News publisher Johnston Press’ online commercials are now getting on back to where they were a year ago.

January-to-May digital revenue, from its network of 319 websites, was up 12.3 percent compared with last year, CEO John Fry’s Johnston says in a Wednesday-morning interim management statement.

Through 2009, Johnston’s digital income had slumped 11.1 percent to £17.1 million for the full year. So it’s just getting back to last year’s mark.

In December, it began trialling reader payments on a small number of websites. The trial has ended with reports of miniscule take-up. CFO Stuart Patterson (via

“We are trying to understand newspaper buying patterns and how [pay walls] impact levels of advertising online. The trial wasn’t aiming to create a new revenue stream. We are active watchers and observers of the pay wall environment. This year is one of learning and experimentation in the digital space. We don’t see any reason why [pay strategies] will not evolve into the digital and mobile space. In terms of regional titles the uniqueness of our content is somewhat greater than national titles. The BBC has some regional impact but it does not go down to the local level that we do.”

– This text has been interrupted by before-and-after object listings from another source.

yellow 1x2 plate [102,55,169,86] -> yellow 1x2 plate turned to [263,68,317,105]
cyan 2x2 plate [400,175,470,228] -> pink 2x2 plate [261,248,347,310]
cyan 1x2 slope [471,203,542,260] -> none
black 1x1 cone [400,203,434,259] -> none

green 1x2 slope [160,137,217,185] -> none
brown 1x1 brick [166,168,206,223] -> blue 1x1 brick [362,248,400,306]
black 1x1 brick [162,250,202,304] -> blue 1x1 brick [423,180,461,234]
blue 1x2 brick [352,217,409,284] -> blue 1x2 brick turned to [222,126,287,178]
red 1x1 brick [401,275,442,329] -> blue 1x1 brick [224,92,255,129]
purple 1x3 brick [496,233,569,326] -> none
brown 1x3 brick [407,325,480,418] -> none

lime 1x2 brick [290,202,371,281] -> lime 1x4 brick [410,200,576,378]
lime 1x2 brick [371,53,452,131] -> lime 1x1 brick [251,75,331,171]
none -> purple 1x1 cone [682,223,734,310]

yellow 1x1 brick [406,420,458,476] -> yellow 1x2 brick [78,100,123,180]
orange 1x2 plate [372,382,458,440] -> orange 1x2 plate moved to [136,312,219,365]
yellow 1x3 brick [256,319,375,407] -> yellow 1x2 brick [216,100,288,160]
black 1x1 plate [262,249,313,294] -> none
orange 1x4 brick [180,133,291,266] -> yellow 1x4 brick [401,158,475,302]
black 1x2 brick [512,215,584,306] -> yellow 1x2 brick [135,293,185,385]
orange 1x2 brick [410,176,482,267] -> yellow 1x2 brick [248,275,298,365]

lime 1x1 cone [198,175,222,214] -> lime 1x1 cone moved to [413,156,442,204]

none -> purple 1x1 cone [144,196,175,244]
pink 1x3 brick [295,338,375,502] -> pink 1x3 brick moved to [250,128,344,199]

Print, however, still seems in a right mess – no sign of a recovery there. Even including web ads, company-wide advertising income is down 7.1 percent from last year. Interesting justification…

“Advertising over the first Quarter was fairly stable. However, performance in April was a little more subdued, primarily due to the General Election. We would expect the Election’s impact to continue through the second Quarter and therefore not see any significant improvements in the current trend until Q3 2010.”

You might have thought voters flocking to read news about their prospective MPs would have given advertisers many more eyeballs to pitch to.

But, while others contemplate a return to last year’s business performance, Johnston still has plenty of reason to be cautious. It’s adding another £5 million to the £10 million annual cost cuts it had forecast to make, to sneak in to a full-year showing that meets the market’s expectation.